_WORK TO COMPLETE_
Which lines below fall between the one containing "M 0,291 L 128,317" and the one containing "M 1099,495 L"? Repeat them exactly, counting both of those lines, and add nothing else.

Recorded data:
- Opening Delimiter -

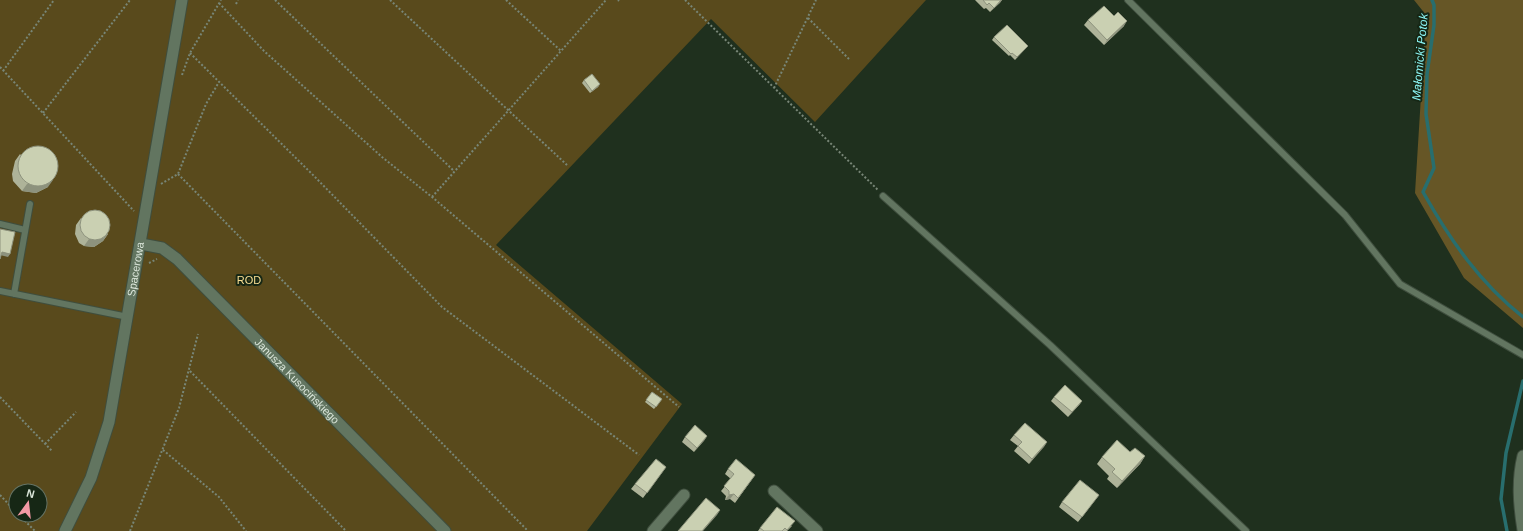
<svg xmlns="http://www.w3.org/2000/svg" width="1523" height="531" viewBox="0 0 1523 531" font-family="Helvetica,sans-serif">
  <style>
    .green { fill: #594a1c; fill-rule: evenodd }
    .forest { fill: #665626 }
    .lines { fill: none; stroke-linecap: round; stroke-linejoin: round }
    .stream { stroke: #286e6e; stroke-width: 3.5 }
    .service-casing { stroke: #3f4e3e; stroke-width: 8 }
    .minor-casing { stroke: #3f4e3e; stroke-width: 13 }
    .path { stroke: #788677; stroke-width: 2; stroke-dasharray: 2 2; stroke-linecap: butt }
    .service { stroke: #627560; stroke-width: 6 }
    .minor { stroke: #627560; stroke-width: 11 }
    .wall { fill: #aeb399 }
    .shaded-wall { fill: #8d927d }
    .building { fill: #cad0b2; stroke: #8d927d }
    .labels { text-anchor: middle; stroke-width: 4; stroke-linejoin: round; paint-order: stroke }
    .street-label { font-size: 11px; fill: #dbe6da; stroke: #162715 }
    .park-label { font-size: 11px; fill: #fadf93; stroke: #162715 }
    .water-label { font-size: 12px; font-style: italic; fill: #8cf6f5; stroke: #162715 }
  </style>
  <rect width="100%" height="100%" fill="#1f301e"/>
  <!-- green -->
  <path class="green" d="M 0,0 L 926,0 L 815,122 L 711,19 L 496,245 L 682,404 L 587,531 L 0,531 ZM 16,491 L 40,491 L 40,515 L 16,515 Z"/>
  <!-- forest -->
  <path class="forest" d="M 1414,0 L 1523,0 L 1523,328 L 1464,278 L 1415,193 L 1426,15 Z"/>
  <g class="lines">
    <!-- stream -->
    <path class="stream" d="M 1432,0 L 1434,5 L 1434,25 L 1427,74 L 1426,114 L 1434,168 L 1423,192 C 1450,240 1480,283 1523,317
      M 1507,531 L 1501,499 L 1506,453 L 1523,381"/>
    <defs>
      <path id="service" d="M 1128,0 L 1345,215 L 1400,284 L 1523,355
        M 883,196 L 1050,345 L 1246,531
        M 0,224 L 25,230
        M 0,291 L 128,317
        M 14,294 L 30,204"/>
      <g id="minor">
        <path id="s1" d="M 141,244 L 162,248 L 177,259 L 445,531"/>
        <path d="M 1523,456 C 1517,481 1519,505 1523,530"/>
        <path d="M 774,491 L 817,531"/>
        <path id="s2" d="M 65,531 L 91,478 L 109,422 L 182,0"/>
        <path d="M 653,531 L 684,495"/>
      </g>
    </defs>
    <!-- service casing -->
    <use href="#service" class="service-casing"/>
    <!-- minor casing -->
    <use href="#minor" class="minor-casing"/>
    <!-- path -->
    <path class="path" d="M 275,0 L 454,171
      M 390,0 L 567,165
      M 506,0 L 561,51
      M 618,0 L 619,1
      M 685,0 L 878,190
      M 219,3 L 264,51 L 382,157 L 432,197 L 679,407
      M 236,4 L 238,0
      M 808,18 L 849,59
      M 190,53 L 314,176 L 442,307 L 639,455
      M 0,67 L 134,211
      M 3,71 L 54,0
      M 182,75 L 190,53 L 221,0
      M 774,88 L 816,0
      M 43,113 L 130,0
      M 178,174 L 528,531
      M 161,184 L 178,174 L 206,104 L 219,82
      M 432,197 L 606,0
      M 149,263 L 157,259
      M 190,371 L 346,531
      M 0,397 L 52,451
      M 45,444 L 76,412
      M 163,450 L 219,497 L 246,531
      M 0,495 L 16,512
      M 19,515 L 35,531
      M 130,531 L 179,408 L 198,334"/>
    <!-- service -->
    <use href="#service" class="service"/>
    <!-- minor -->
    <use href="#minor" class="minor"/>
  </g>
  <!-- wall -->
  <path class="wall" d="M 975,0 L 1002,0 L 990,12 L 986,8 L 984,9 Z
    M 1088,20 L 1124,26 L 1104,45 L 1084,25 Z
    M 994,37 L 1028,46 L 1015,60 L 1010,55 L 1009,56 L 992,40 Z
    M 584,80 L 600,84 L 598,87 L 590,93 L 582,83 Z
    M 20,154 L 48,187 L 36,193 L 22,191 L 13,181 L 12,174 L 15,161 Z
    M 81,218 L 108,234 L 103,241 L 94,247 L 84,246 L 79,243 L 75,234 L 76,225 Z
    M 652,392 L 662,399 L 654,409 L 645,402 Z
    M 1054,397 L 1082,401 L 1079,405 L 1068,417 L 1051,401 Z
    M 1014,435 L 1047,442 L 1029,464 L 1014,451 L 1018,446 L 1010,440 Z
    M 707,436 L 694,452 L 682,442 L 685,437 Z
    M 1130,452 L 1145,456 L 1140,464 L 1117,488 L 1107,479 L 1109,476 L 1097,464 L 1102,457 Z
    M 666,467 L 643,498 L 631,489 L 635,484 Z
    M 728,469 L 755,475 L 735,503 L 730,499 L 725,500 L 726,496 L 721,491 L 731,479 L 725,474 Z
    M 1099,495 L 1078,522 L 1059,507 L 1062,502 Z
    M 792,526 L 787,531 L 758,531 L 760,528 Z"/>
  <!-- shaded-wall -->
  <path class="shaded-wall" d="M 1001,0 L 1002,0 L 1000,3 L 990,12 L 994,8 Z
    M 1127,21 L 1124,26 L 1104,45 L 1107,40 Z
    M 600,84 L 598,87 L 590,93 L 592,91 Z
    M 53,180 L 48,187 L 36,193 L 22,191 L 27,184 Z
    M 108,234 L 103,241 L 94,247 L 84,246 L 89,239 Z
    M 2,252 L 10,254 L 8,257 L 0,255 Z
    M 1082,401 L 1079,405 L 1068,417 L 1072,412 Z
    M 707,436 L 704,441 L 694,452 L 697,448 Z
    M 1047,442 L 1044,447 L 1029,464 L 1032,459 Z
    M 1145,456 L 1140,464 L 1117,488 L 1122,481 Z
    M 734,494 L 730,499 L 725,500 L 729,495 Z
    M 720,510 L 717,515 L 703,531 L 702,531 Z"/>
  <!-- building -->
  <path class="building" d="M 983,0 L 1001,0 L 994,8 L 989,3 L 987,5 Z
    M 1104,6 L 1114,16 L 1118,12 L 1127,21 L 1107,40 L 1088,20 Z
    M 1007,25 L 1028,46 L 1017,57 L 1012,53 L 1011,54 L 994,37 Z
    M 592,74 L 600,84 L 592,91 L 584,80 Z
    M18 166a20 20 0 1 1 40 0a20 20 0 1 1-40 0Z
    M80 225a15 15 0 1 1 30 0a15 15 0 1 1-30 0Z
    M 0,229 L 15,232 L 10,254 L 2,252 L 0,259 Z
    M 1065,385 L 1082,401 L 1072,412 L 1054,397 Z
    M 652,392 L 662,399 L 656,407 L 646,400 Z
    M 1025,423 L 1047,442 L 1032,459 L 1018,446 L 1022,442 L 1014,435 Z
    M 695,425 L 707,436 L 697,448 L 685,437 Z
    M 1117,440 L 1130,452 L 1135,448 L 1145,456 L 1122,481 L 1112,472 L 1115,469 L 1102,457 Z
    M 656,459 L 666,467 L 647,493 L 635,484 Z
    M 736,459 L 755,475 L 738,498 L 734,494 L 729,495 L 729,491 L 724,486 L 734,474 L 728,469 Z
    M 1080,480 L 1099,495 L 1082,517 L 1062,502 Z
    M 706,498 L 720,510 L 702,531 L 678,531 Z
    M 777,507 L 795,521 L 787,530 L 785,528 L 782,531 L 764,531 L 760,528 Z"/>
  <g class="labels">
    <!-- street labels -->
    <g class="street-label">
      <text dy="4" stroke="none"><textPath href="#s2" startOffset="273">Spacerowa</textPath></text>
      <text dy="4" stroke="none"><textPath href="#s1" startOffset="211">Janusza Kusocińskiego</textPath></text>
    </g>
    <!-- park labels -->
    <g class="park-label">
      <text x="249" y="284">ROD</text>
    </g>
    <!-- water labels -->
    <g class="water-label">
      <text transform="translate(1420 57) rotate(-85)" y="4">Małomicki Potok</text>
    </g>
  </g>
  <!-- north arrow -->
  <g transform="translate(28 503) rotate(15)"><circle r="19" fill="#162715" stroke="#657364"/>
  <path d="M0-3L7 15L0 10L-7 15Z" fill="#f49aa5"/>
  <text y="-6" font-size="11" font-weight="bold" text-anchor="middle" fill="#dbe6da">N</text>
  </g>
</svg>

- Closing Delimiter -
- Opening Delimiter -

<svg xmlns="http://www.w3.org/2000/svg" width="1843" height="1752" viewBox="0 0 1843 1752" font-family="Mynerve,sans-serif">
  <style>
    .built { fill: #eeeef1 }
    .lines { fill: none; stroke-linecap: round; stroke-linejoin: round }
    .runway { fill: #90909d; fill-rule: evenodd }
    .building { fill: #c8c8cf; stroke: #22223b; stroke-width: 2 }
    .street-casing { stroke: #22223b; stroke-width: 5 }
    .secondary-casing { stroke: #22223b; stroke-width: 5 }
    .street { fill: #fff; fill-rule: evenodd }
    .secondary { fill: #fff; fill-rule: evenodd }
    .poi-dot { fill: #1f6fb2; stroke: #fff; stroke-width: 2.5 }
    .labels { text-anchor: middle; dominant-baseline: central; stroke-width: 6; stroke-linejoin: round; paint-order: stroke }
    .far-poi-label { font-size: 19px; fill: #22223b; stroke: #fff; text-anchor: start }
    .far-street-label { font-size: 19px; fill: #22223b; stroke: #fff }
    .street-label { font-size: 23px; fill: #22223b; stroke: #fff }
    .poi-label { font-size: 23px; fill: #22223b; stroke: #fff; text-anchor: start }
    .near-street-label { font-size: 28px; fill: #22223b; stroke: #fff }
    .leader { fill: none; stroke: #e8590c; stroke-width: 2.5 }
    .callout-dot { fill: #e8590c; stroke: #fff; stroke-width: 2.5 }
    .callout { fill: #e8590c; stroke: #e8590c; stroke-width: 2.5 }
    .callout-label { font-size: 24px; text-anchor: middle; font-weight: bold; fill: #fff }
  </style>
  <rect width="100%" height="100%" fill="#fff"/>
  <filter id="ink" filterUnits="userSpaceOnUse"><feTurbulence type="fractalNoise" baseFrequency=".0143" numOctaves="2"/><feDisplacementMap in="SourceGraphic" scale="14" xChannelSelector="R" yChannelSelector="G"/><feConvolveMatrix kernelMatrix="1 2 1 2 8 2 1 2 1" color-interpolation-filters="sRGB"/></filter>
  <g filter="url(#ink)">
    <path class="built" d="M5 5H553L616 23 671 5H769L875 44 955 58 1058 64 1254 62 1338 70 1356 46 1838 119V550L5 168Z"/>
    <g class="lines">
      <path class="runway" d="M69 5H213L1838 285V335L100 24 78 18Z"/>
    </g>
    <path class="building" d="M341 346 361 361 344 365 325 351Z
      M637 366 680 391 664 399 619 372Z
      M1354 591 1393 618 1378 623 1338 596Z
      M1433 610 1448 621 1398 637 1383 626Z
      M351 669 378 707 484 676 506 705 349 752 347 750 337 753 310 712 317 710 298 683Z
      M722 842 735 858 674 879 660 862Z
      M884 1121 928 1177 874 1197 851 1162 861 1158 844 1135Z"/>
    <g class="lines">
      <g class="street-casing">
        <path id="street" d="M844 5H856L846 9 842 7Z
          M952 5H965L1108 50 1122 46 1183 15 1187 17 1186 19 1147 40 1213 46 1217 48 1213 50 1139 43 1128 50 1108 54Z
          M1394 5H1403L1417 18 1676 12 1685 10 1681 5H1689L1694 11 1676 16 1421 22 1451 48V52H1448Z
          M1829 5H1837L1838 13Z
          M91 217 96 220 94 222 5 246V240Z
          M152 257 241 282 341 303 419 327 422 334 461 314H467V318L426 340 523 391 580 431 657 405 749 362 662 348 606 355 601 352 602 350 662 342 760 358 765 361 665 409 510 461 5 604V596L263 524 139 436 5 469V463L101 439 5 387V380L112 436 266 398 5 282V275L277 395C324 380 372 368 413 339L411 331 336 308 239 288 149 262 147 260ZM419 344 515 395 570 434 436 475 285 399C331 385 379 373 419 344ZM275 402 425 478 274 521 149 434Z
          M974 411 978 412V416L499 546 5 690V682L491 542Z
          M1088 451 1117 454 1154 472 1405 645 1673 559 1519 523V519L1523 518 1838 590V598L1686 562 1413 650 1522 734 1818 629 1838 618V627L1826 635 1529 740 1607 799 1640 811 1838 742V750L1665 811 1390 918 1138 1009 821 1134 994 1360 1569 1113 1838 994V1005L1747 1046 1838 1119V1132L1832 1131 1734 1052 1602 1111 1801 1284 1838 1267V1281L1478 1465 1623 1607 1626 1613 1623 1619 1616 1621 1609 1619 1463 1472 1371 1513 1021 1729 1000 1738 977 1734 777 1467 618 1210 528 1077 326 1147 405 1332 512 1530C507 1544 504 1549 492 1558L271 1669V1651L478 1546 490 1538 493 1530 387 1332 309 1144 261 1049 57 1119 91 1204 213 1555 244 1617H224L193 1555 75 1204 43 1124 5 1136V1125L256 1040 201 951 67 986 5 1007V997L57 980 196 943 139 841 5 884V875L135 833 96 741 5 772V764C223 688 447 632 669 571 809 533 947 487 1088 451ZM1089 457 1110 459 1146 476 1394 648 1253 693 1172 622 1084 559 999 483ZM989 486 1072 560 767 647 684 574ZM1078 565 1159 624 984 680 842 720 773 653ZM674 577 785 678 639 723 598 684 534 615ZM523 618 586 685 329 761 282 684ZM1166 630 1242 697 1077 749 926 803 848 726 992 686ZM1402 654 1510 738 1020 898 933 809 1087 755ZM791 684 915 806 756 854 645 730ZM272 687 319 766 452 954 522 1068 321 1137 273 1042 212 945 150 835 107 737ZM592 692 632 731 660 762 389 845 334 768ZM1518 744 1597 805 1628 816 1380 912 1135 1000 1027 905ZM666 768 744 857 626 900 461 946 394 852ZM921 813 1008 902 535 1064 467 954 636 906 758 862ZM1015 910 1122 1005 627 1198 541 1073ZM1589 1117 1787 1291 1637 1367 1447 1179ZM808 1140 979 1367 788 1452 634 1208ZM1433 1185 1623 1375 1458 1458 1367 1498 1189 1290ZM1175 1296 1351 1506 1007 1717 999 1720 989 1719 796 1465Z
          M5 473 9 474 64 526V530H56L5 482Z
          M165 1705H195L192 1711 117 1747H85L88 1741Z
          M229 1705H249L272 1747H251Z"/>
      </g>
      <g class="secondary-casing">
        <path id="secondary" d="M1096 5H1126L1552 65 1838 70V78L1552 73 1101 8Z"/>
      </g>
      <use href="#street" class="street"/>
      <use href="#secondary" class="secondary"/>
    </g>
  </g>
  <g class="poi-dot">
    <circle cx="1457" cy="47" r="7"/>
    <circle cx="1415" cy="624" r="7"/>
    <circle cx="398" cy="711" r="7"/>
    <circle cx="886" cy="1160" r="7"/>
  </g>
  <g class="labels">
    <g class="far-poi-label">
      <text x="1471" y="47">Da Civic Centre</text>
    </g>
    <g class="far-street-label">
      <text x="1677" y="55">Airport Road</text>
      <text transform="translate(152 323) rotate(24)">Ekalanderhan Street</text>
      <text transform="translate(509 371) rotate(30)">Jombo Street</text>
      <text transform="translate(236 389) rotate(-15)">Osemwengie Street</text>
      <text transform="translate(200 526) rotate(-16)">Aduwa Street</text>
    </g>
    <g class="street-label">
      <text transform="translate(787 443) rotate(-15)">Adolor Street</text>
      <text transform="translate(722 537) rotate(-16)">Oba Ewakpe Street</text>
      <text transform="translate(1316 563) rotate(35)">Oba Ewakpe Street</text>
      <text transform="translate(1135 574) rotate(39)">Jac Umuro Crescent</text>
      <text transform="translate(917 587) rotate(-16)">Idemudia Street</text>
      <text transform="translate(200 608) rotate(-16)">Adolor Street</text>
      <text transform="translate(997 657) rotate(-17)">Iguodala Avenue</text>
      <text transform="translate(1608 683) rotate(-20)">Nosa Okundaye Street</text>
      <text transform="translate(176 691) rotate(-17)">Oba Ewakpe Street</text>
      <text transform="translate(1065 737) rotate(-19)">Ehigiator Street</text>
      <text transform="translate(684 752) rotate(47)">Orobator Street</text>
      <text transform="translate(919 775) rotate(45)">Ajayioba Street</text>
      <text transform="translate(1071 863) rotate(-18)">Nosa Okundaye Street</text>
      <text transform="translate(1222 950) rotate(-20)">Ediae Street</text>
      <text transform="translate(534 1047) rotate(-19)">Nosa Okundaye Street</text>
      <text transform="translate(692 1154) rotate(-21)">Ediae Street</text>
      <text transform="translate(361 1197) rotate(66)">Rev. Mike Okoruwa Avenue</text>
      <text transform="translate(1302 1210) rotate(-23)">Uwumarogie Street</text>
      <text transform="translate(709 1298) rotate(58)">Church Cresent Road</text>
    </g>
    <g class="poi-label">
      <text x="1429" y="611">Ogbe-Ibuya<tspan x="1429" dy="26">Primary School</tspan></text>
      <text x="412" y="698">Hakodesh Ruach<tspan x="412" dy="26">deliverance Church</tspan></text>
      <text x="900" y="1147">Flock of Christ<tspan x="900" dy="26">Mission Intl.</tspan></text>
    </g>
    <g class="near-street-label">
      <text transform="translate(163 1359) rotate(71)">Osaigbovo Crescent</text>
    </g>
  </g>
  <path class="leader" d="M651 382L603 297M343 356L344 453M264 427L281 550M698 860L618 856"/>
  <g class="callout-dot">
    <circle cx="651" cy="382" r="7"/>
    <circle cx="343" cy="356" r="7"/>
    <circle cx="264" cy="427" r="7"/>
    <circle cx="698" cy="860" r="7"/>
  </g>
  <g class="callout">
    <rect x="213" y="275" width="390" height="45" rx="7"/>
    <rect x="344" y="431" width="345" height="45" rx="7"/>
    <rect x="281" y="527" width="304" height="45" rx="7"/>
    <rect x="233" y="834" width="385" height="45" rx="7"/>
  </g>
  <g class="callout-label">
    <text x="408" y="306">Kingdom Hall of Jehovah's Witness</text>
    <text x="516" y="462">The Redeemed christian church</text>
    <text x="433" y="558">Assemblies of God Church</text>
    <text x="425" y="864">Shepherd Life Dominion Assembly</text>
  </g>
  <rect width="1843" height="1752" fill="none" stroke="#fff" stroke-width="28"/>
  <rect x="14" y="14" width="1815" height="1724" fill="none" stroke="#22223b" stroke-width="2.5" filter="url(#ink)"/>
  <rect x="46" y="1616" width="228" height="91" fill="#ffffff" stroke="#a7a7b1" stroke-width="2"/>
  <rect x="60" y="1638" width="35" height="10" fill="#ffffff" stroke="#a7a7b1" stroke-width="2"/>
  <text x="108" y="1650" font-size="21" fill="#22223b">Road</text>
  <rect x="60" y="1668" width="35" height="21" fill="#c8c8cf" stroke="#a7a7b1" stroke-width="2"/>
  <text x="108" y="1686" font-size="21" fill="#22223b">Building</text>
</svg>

- Closing Delimiter -

_SOLUTION TO THIS PROBLEM_
        M 0,291 L 128,317
        M 14,294 L 30,204"/>
      <g id="minor">
        <path id="s1" d="M 141,244 L 162,248 L 177,259 L 445,531"/>
        <path d="M 1523,456 C 1517,481 1519,505 1523,530"/>
        <path d="M 774,491 L 817,531"/>
        <path id="s2" d="M 65,531 L 91,478 L 109,422 L 182,0"/>
        <path d="M 653,531 L 684,495"/>
      </g>
    </defs>
    <!-- service casing -->
    <use href="#service" class="service-casing"/>
    <!-- minor casing -->
    <use href="#minor" class="minor-casing"/>
    <!-- path -->
    <path class="path" d="M 275,0 L 454,171
      M 390,0 L 567,165
      M 506,0 L 561,51
      M 618,0 L 619,1
      M 685,0 L 878,190
      M 219,3 L 264,51 L 382,157 L 432,197 L 679,407
      M 236,4 L 238,0
      M 808,18 L 849,59
      M 190,53 L 314,176 L 442,307 L 639,455
      M 0,67 L 134,211
      M 3,71 L 54,0
      M 182,75 L 190,53 L 221,0
      M 774,88 L 816,0
      M 43,113 L 130,0
      M 178,174 L 528,531
      M 161,184 L 178,174 L 206,104 L 219,82
      M 432,197 L 606,0
      M 149,263 L 157,259
      M 190,371 L 346,531
      M 0,397 L 52,451
      M 45,444 L 76,412
      M 163,450 L 219,497 L 246,531
      M 0,495 L 16,512
      M 19,515 L 35,531
      M 130,531 L 179,408 L 198,334"/>
    <!-- service -->
    <use href="#service" class="service"/>
    <!-- minor -->
    <use href="#minor" class="minor"/>
  </g>
  <!-- wall -->
  <path class="wall" d="M 975,0 L 1002,0 L 990,12 L 986,8 L 984,9 Z
    M 1088,20 L 1124,26 L 1104,45 L 1084,25 Z
    M 994,37 L 1028,46 L 1015,60 L 1010,55 L 1009,56 L 992,40 Z
    M 584,80 L 600,84 L 598,87 L 590,93 L 582,83 Z
    M 20,154 L 48,187 L 36,193 L 22,191 L 13,181 L 12,174 L 15,161 Z
    M 81,218 L 108,234 L 103,241 L 94,247 L 84,246 L 79,243 L 75,234 L 76,225 Z
    M 652,392 L 662,399 L 654,409 L 645,402 Z
    M 1054,397 L 1082,401 L 1079,405 L 1068,417 L 1051,401 Z
    M 1014,435 L 1047,442 L 1029,464 L 1014,451 L 1018,446 L 1010,440 Z
    M 707,436 L 694,452 L 682,442 L 685,437 Z
    M 1130,452 L 1145,456 L 1140,464 L 1117,488 L 1107,479 L 1109,476 L 1097,464 L 1102,457 Z
    M 666,467 L 643,498 L 631,489 L 635,484 Z
    M 728,469 L 755,475 L 735,503 L 730,499 L 725,500 L 726,496 L 721,491 L 731,479 L 725,474 Z
    M 1099,495 L 1078,522 L 1059,507 L 1062,502 Z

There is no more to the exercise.